# New member from Germany



## Augsburg Eagle (Oct 24, 2013)

Hi, i´m a new member from Munich/Bavaria.

I´m interested in military aircraft since about 1941, espacially german and I´m also modeling aircraft.

AE

Reactions: Like Like:
1 | Like List reactions


----------



## Readie (Oct 24, 2013)

Hello welcome from wind swept south west England.
Lots of members share your interests AE
Join in and enjoy


----------



## bbear (Oct 24, 2013)

hi and welcome


----------



## vikingBerserker (Oct 24, 2013)

Welcome aboard.


----------



## Njaco (Oct 24, 2013)

Welcome to the forum!


----------



## DerAdlerIstGelandet (Oct 24, 2013)

Wilkommen an Bord!


----------



## Thorlifter (Oct 24, 2013)

Yeah, what Adler said! LOL


----------



## Lucky13 (Oct 24, 2013)

Welcome to the family!


----------



## fubar57 (Oct 24, 2013)

Welcome from the left side of Canader 

Geo


----------



## N4521U (Oct 24, 2013)

And from the underside!


----------



## meatloaf109 (Oct 24, 2013)

Welcome!


----------



## Aaron Brooks Wolters (Oct 24, 2013)

Welcome to the forum AE!


----------



## Gnomey (Oct 24, 2013)

Welcome.


----------



## Wurger (Oct 24, 2013)

Welcome to the site.


----------



## Airframes (Oct 24, 2013)

Welcome from England.


----------



## Crimea_River (Oct 24, 2013)

Nice to have you join. My Dad was born not far from you and you'll probably recognize my avatar.


----------



## Wayne Little (Oct 25, 2013)

g'day mate welcome aboard!


----------



## Capt. Vick (Oct 25, 2013)

Hope you enjoy it all amigo!


----------



## wheelsup_cavu (Oct 26, 2013)

Welcome to the forum. 8)


Wheels


----------



## Augsburg Eagle (Oct 26, 2013)

Thank you for the welcomes.
As soon, as I have checked how to put pics into posts, I will show some of my models.

I checked it : http://www.ww2aircraft.net/forum/your-completed-kits/post-your-models-1457-327.html#post1068954


----------



## Lucky13 (Oct 26, 2013)

Get cracking!


----------



## J dog (Nov 1, 2013)

welcome from America!


----------



## Vic Balshaw (Nov 1, 2013)

G'day mate, welcome and I'm looking forward to seeing some of your model pics.


----------



## Soldier (Nov 5, 2013)

Guten Morgen

Willkommen Sie aus dem Bundesstaat Kansas der Vereinigten Staaten von Amerika


----------



## silence (Nov 8, 2013)

Herzlich' willkommen.


----------

_ACTIVITY LIST:_
**a)** Set down the forum thread word for word, starting at "As soon, as" and ending at "Get cracking!", inclusive.
**b)** Locate every line in the records that contains the string "Bekasi" and copy each one. Case counts.
The records that come next have no connection to the forum thread.

Items stored in a collection
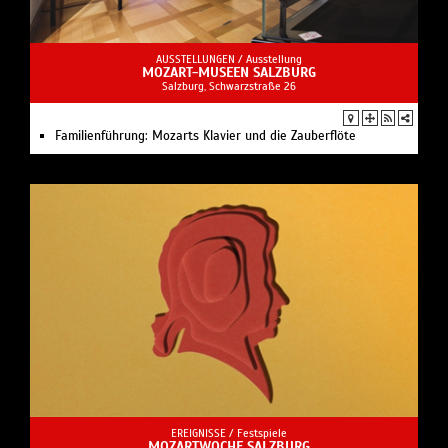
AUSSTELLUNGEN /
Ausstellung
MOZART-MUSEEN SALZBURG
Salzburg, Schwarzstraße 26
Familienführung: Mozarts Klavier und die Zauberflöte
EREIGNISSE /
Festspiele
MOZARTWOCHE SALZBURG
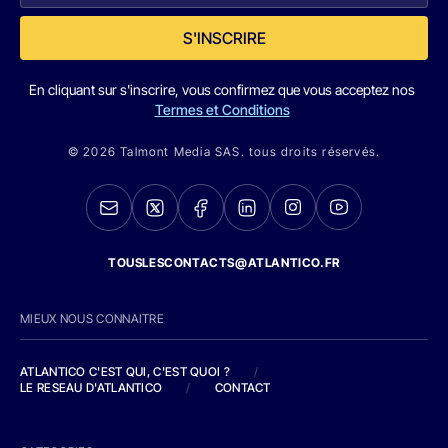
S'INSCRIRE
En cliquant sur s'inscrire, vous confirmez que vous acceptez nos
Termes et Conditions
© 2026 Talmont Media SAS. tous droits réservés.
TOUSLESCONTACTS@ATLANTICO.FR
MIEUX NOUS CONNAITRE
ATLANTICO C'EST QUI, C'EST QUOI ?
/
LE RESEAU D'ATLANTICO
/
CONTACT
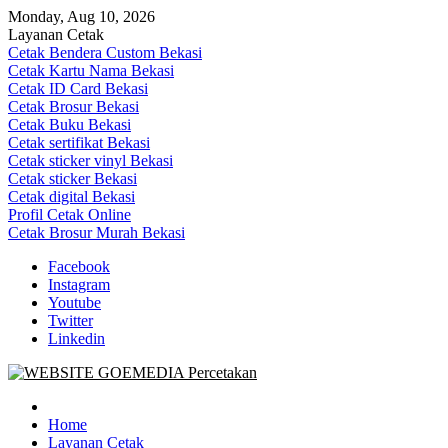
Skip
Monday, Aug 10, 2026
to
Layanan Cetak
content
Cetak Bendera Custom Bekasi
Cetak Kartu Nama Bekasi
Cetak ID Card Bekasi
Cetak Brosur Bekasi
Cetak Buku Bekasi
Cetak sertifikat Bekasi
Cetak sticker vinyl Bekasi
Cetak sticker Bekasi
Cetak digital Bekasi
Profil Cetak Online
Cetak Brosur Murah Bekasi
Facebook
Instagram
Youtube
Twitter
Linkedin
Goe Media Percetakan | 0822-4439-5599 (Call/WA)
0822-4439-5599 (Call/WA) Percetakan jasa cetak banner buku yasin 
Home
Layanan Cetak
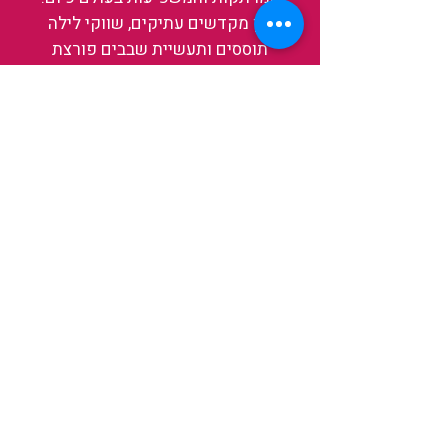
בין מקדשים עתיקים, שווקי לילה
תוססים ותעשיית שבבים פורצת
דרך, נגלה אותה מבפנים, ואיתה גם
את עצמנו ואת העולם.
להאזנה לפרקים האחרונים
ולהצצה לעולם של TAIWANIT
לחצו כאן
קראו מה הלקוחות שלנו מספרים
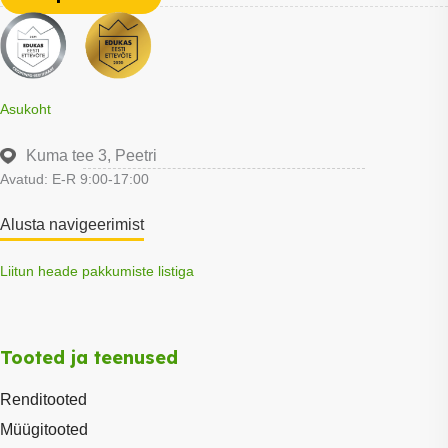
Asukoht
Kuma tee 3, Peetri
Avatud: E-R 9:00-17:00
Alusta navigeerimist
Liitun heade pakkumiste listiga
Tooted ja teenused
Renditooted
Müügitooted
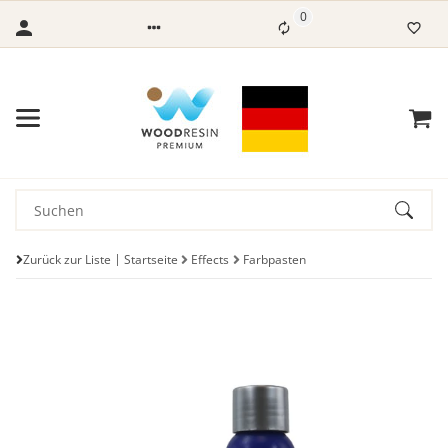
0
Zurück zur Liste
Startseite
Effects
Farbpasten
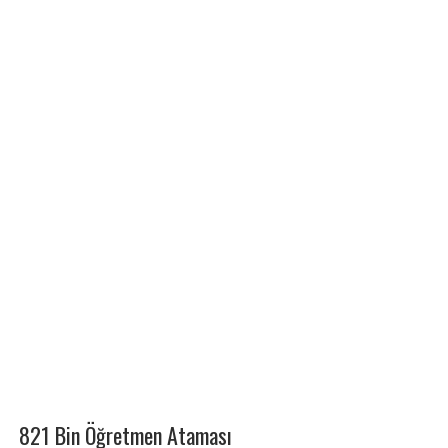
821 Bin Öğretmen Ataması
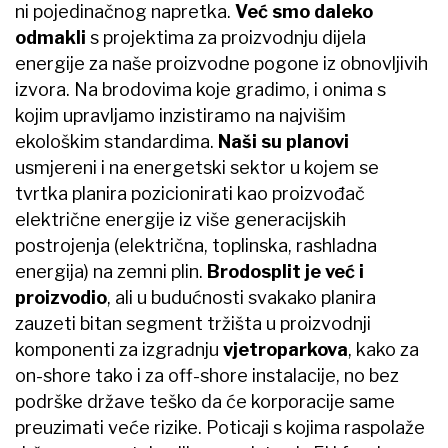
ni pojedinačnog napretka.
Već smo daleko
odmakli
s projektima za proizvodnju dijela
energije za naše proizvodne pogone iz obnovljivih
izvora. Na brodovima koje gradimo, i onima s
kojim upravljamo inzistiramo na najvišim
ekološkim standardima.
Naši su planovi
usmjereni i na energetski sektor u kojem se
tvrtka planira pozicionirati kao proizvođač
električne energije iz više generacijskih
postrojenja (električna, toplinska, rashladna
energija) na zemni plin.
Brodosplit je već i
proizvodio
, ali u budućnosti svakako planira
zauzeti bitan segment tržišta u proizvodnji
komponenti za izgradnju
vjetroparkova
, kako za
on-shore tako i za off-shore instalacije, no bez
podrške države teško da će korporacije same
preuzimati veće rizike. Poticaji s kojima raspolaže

_RESULTS FOR EACH TASK:_
**a)**
As soon, as I have checked how to put pics into posts, I will show some of my models.

I checked it : http://www.ww2aircraft.net/forum/your-completed-kits/post-your-models-1457-327.html#post1068954


----------



## Lucky13 (Oct 26, 2013)

Get cracking!

**b)**
Cetak Bendera Custom Bekasi
Cetak Kartu Nama Bekasi
Cetak ID Card Bekasi
Cetak Brosur Bekasi
Cetak Buku Bekasi
Cetak sertifikat Bekasi
Cetak sticker vinyl Bekasi
Cetak sticker Bekasi
Cetak digital Bekasi
Cetak Brosur Murah Bekasi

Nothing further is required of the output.